Por el título, podría tratarse de una novela inédita de Agatha Christie. Y por la época. La verdad es que algo tiene que ver este asunto con la pasión por los enigmas de nuestra adorable Primera Dama del Crimen.
¿Y cual es el asunto?
Veamos. Corre el verano de 1899. Hace ya unas horas que ha caído la noche en casa de los Elgar, en Worcester, y Edward (todavía no es Sir) se relaja improvisando al piano. Ha sido un día largo y duro, dando clases de música a varios alumnos y ensayando con el coro de Saint Mary’s Church, uno de los tres que dirige en la ciudad. Su carrera como compositor no acaba de despegar y apenas consigue ganarse la vida dignamente.
–¿Qué es eso que estás tocando, querido?–, pregunta Alice.
Sentada a la mesa camilla junto al piano, con el cuaderno abierto y la pluma en la mano, no aparenta los cincuenta años que cumplirá en un par de meses. Sigue siendo una mujer imponente, con un gran carácter y confianza en sí misma. Es una mujer culta y con gran formación, ha escrito una novela y varias obras de poesía, cree a pies juntillas en el talento de su marido y suele hacer las veces de su secretaria. Y también es una buena crítica musical, una gran ayuda para Edward.

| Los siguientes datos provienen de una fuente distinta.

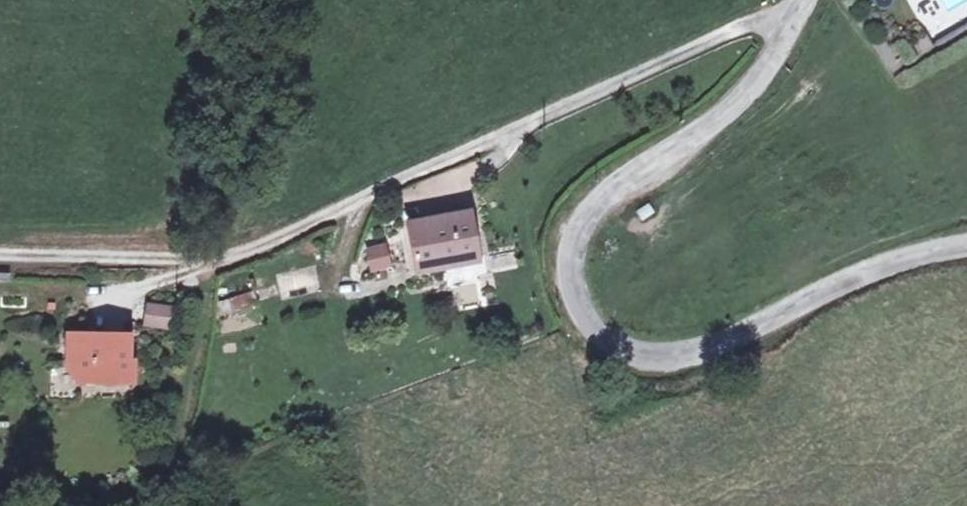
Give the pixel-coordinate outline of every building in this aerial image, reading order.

–¿Mmmh…? No lo se. Un tema que lleva todo el día dándome vueltas en la cabeza. Se me ha ocurrido esta mañana, pero no consigo dar con el tono y el tempo perfectos… aunque lo cierto es que he probado de varias formas y en todas parece sonar bien.
–Bueno, toca algunas de esas variaciones, a ver cómo suenan.

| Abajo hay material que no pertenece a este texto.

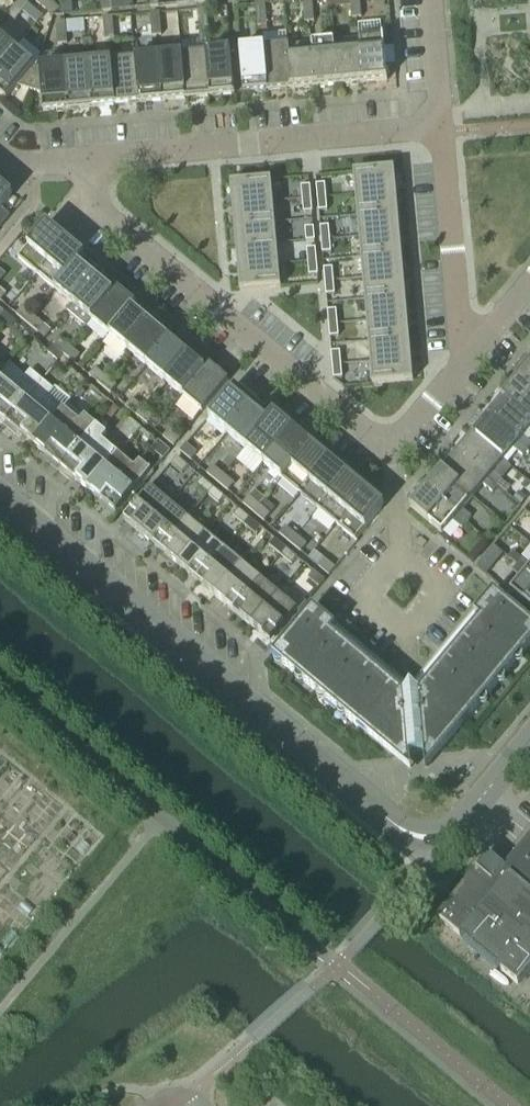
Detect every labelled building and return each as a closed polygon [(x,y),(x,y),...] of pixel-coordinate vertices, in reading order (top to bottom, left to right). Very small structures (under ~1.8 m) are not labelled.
[(29,5),(23,0),(20,0),(14,7),(22,14),(29,5)] [(50,1),(48,0),(37,0),(36,2),(44,9),(50,1)] [(110,0),(104,0),(101,0),(102,12),(111,11),(110,0)] [(312,0),(304,0),(303,0),(304,11),(313,10),(312,0)] [(59,9),(50,1),(44,9),(53,16),(59,9)] [(266,15),(265,4),(255,4),(256,15),(266,15)] [(361,17),(360,6),(351,7),(352,18),(361,17)] [(15,22),(22,14),(14,7),(7,16),(15,22)] [(207,20),(206,9),(197,10),(198,21),(207,20)] [(314,22),(313,10),(304,11),(305,22),(314,22)] [(160,24),(159,13),(150,14),(151,25),(160,24)] [(267,26),(266,15),(256,15),(257,27),(267,26)] [(113,28),(112,17),(103,18),(104,29),(113,28)] [(208,31),(207,20),(198,21),(199,32),(208,31)] [(66,33),(65,21),(56,22),(57,33),(66,33)] [(161,35),(160,24),(151,25),(152,36),(161,35)] [(114,40),(113,28),(104,29),(105,40),(114,40)] [(67,44),(66,33),(57,33),(58,45),(67,44)] [(387,81),(383,37),(359,39),(362,83),(387,81)] [(15,50),(0,38),(0,68),(15,50)] [(362,83),(359,39),(334,41),(338,85),(362,83)] [(338,85),(334,41),(311,43),(315,87),(338,85)] [(315,87),(311,43),(288,45),(292,89),(315,87)] [(292,89),(288,45),(264,48),(268,91),(292,89)] [(268,91),(264,48),(239,50),(243,94),(268,91)] [(36,68),(15,50),(0,68),(0,95),(6,100),(17,87),(29,90),(36,68)] [(234,94),(230,51),(206,53),(210,97),(234,94)] [(210,97),(206,53),(182,55),(186,99),(210,97)] [(186,99),(182,55),(158,57),(162,101),(186,99)] [(162,101),(158,57),(135,59),(139,103),(162,101)] [(139,103),(135,59),(111,61),(115,105),(139,103)] [(115,105),(111,61),(87,63),(91,107),(115,105)] [(91,107),(87,63),(64,66),(68,109),(91,107)] [(68,109),(64,66),(36,68),(29,90),(42,94),(43,112),(68,109)] [(365,171),(353,172),(355,195),(396,191),(394,169),(365,171)] [(259,181),(230,183),(232,206),(273,202),(271,180),(259,181)] [(325,184),(316,185),(317,198),(326,197),(325,184)] [(10,198),(12,196),(0,185),(0,210),(10,198)] [(310,185),(301,186),(302,199),(311,199),(310,185)] [(396,191),(355,195),(357,215),(398,212),(396,191)] [(326,197),(317,198),(318,211),(327,210),(326,197)] [(311,199),(302,199),(303,212),(312,212),(311,199)] [(273,202),(232,206),(234,227),(275,223),(273,202)] [(398,212),(357,215),(359,237),(400,233),(398,212)] [(275,223),(234,227),(236,248),(277,244),(275,223)] [(37,274),(66,240),(47,224),(18,259),(37,274)] [(329,226),(320,227),(321,240),(330,239),(329,226)] [(314,227),(305,228),(306,241),(315,240),(314,227)] [(400,233),(359,237),(361,257),(402,254),(400,233)] [(330,239),(321,240),(322,253),(331,252),(330,239)] [(55,289),(81,258),(82,259),(85,256),(66,240),(37,274),(55,289)] [(277,244),(236,248),(238,269),(279,265),(277,244)] [(315,248),(307,249),(308,262),(317,262),(315,248)] [(402,254),(361,257),(363,278),(404,275),(402,254)] [(99,273),(82,259),(81,258),(55,289),(73,305),(99,273)] [(317,262),(308,262),(309,275),(318,275),(317,262)] [(279,265),(238,269),(240,291),(281,287),(279,265)] [(332,268),(324,269),(325,282),(334,281),(332,268)] [(92,320),(118,289),(100,274),(68,312),(70,313),(70,316),(81,326),(84,325),(85,327),(91,320),(92,320)] [(404,275),(363,278),(365,299),(405,296),(404,275)] [(334,281),(325,282),(325,283),(326,295),(335,294),(334,281)] [(136,304),(118,289),(92,320),(110,335),(136,304)] [(405,296),(365,299),(366,320),(407,317),(405,296)] [(128,351),(154,319),(136,304),(110,335),(128,351)] [(33,316),(22,307),(16,315),(27,324),(33,316)] [(336,310),(327,311),(329,324),(337,323),(336,310)] [(44,325),(33,316),(27,324),(37,332),(44,325)] [(407,317),(366,320),(368,341),(409,338),(407,317)] [(147,366),(173,335),(154,319),(128,351),(147,366)] [(337,323),(329,324),(330,337),(338,336),(337,323)] [(165,381),(191,350),(173,335),(147,366),(165,381)] [(69,347),(59,338),(52,345),(63,354),(69,347)] [(409,338),(368,341),(370,362),(411,359),(409,338)] [(74,363),(80,355),(69,347),(63,354),(74,363)] [(183,396),(209,365),(191,350),(165,381),(183,396)] [(340,352),(331,352),(332,365),(341,365),(340,352)] [(9,363),(0,356),(0,374),(9,363)] [(411,359),(370,362),(372,385),(384,384),(413,381),(411,359)] [(41,380),(30,371),(25,377),(9,363),(0,374),(0,422),(3,425),(41,380)] [(202,412),(228,381),(209,365),(183,396),(202,412)] [(341,365),(332,365),(333,379),(342,378),(341,365)] [(517,380),(529,391),(529,365),(517,380)] [(106,377),(95,368),(89,376),(100,384),(106,377)] [(117,386),(106,377),(100,384),(110,393),(117,386)] [(34,445),(64,409),(48,396),(53,390),(41,380),(3,425),(15,435),(18,432),(34,445)] [(517,380),(502,398),(529,422),(529,391),(517,380)] [(227,433),(253,402),(234,386),(208,418),(227,433)] [(502,398),(487,416),(527,450),(529,447),(529,443),(523,437),(529,429),(529,422),(502,398)] [(142,407),(132,399),(126,406),(136,415),(142,407)] [(246,449),(272,418),(271,417),(253,402),(227,433),(246,449)] [(153,417),(142,407),(136,415),(147,424),(153,417)] [(58,471),(96,425),(85,416),(80,422),(64,409),(34,445),(50,458),(47,461),(58,471)] [(264,464),(292,429),(273,414),(271,417),(272,418),(246,449),(264,464)] [(527,450),(487,416),(472,435),(503,461),(514,449),(522,456),(527,450)] [(88,491),(118,454),(103,441),(108,435),(96,425),(58,471),(70,480),(72,477),(88,491)] [(282,479),(311,445),(292,429),(264,464),(282,479)] [(174,446),(180,439),(169,430),(163,437),(174,446)] [(503,461),(472,435),(457,452),(497,486),(502,480),(493,473),(503,461)] [(197,453),(186,444),(180,451),(191,460),(197,453)] [(300,494),(329,460),(311,445),(282,479),(300,494)] [(497,486),(457,452),(441,471),(473,497),(483,485),(492,492),(497,486)] [(114,517),(151,471),(140,462),(134,468),(118,454),(88,491),(104,504),(102,507),(114,517)] [(187,466),(177,457),(171,464),(182,473),(187,466)] [(318,510),(347,475),(329,460),(300,494),(318,510)] [(224,475),(213,466),(207,474),(217,482),(224,475)] [(473,497),(441,471),(426,489),(466,523),(471,517),(463,510),(473,497)] [(234,484),(224,475),(217,482),(228,491),(234,484)] [(337,525),(365,490),(347,475),(318,510),(337,525)] [(214,488),(202,478),(196,485),(208,495),(214,488)] [(142,536),(174,497),(156,482),(126,518),(124,521),(142,536)] [(225,497),(214,488),(208,495),(219,504),(225,497)] [(466,523),(426,489),(410,508),(442,534),(453,521),(461,529),(466,523)] [(355,541),(382,509),(384,506),(365,490),(337,525),(355,541)] [(161,552),(188,519),(187,519),(193,512),(174,497),(142,536),(161,552)] [(260,505),(249,497),(243,504),(254,513),(260,505)] [(264,522),(270,514),(260,505),(254,513),(264,522)] [(250,518),(238,509),(233,516),(244,525),(250,518)] [(261,528),(250,518),(244,525),(255,534),(261,528)] [(179,566),(206,534),(188,519),(161,552),(179,566)] [(296,536),(286,527),(279,534),(290,543),(296,536)] [(197,582),(224,550),(206,534),(179,566),(197,582)] [(307,545),(296,536),(290,543),(301,552),(307,545)] [(286,549),(275,539),(269,546),(281,556),(286,549)] [(298,558),(286,549),(281,556),(292,565),(298,558)] [(215,597),(242,565),(224,550),(197,582),(215,597)] [(335,568),(324,559),(318,567),(329,576),(335,568)] [(522,559),(517,565),(529,576),(529,566),(522,559)] [(234,612),(261,580),(242,565),(215,597),(234,612)] [(517,565),(512,571),(521,578),(510,591),(529,608),(529,576),(517,565)] [(325,581),(313,571),(308,578),(319,587),(325,581)] [(252,627),(278,595),(261,580),(234,612),(252,627)] [(480,705),(529,646),(529,622),(493,592),(474,615),(480,620),(419,693),(414,688),(408,689),(404,694),(331,633),(336,627),(312,608),(273,656),(282,664),(296,675),(303,681),(317,693),(393,757),(394,756),(439,752),(440,753),(480,705)] [(270,643),(297,611),(278,595),(252,627),(270,643)] [(504,868),(489,855),(437,917),(460,936),(510,876),(529,892),(529,837),(504,868)]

–Esta es una de las primeras que he probado, andante en tono romántico.
–Muy bonita, Edward, me gusta mucho.
–Y esta, allegretto.
–Me recuerda a algo. O más bien a alguien…
Edward se atusa el frondoso bigote un momento y ataca de nuevo el teclado. Una nueva variación, esta vez en un ritmo más rápido, levemente entrecortado. Alice sonríe entornando levemente el párpado izquierdo, en un gesto de picardía:
–Esta sí que se a quién me recuerda: ¡Arthur Griffith! Has aporreado el teclado como suele hacerlo él cuando viene a sus clases.
–Eres una mujer terrible, Alice– dice Edward tratando de ponerse serio, pero la inclinación a un lado de su mostacho delata su sonrisa.
–No, en serio –dice ella– tiene la misma personalidad que Arthur. Y ahora que lo pienso, la que has tocado antes, el allegretto, me recuerda a Richard, Richard Townshend, ¿no te parece?
–A ver… –dice Edward, y toca de nuevo el fragmento– Pues ahora que lo dices es cierto, tiene un aire a la voz de bajo de Peter.
–¡Qué divertido! –aplaude Alice– ¡Prueba ahora a hacerlo como lo tocaría Hew, a ver qué sale!
…Y así siguieron un buen rato, jugando a hacer variaciones del mismo tema adaptadas a la personalidad de cada uno de los amigos y amigas de su círculo más cercano y partiéndose de risa con ello. Fue una buena velada hogareña, pero también mucho más que eso. Fue el punto de partida de las célebres Variaciones Enigma, la primera gran obra de importancia del que luego sería Sir Edward Elgar, uno de los más grandes y reconocidos compositores ingleses.
De acuerdo, ya sabemos el por qué de las variaciones. ¿Y el enigma?
Bueno, ya hemos visto que a los Elgar les gustaba jugar. Y también les gustaban los pasatiempos y acertijos; seguramente si hubieran vivido hoy, les gustaría jugar al Cluedo. La cuestión es que ninguna de las catorce variaciones que componen la obra es el tema original, el que aquel día le rondaba por la cabeza a Edward. El tema está presente de una forma sugerida, oculta, en cada una de ellas. Pero en ninguna de ellas aparece tal cual. Por eso es un enigma que el oyente atento debe desvelar.
¿Te atreves a intentarlo?
Tendrás que escuchar todas las variaciones, pero puedes empezar por la más conocida, la Número 9, dedicada a Augus J. Jaeger.